No aplicaba anestesia, sino descargas eléctricas para inducir convulsiones y pérdida de conciencia. Con esa técnica, el procedimiento podía realizarse en menos de diez minutos.
A pesar de las alarmas que comenzaban a sonar en la comunidad médica, Freeman emprendió una gira nacional para mostrar su procedimiento.
Según el National Institutes of Health, llegó a realizar más de 50 lobotomías en tres estados en apenas cuatro días. Tomaba fotografías antes y después de las operaciones, que usaba como propaganda del tratamiento.
En una de ellas, afirmaba que una mujer esquizofrénica se había convertido en “una verdadera mascota del hogar”. Para The Guardian, Freeman alardeaba de poder realizar el procedimiento con tal rapidez que no requería de quirófanos, ni siquiera de consentimiento claro.
El caso de Howard Dully no fue aislado. Durante tres décadas, Walter Freeman realizó más de 3.400 lobotomías en Estados Unidos.
Según estimaciones compartidas por All That’s Interesting, el 14 % de sus pacientes murió durante la operación. Algunos sobrevivientes quedaron en estado vegetativo; otros sufrieron secuelas físicas o psíquicas irreversibles.

En 1951, mientras posaba para una fotografía durante una intervención, empujó el picahielo demasiado dentro del cerebro del paciente y lo mató. Su colega James Watts se horrorizó y rompió su sociedad con él.

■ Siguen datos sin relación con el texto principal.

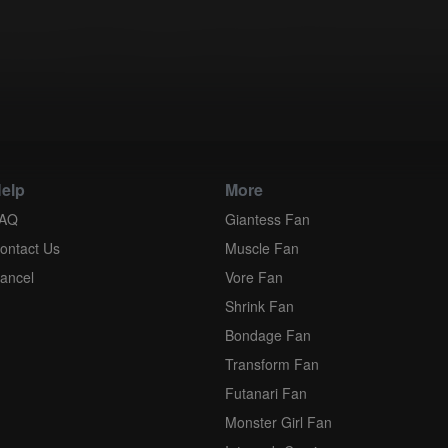
application of the United Nations Convention of Contracts for the Inter
ment is held to be unenforceable for any reason, such provision shall b
explicitly stated, the provisions of this Agreement shall survive its term
elp
More
AQ
Giantess Fan
ontact Us
Muscle Fan
ancel
Vore Fan
Shrink Fan
Bondage Fan
Transform Fan
Futanari Fan
Monster Girl Fan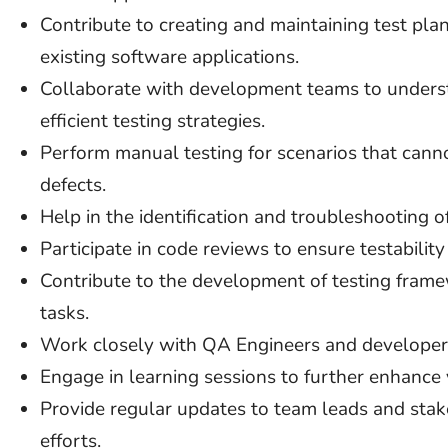
Contribute to creating and maintaining test plan
existing software applications.
Collaborate with development teams to unders
efficient testing strategies.
Perform manual testing for scenarios that can
defects.
Help in the identification and troubleshooting o
Participate in code reviews to ensure testabilit
Contribute to the development of testing frame
tasks.
Work closely with QA Engineers and developer
Engage in learning sessions to further enhance y
Provide regular updates to team leads and stak
efforts.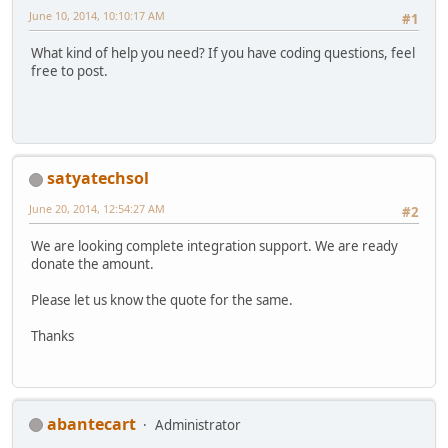
June 10, 2014, 10:10:17 AM
#1
What kind of help you need? If you have coding questions, feel
free to post.
satyatechsol
June 20, 2014, 12:54:27 AM
#2
We are looking complete integration support. We are ready
donate the amount.
Please let us know the quote for the same.
Thanks
abantecart
Administrator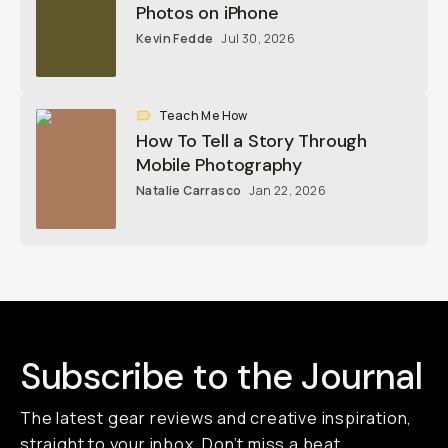
Photos on iPhone
Kevin Fedde
Jul 30, 2026
Teach Me How
How To Tell a Story Through
Mobile Photography
Natalie Carrasco
Jan 22, 2026
Subscribe to the Journal
The latest gear reviews and creative inspiration,
straight to your inbox. Don’t miss a beat,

Con la llegada de medicamentos como la clorpromazina en 1954, y la aprobación de los primeros antipsicóticos y antidepresivos, la lobotomía cayó en desgracia.
Aun así, Freeman continuó practicándola hasta 1967, cuando el último de sus pacientes murió en el quirófano. Según The Washington Post, pasó sus últimos años recorriendo el país en una casa rodante, buscando a sus antiguos pacientes, anotando sus historias, enviándoles postales y entrevistas navideñas.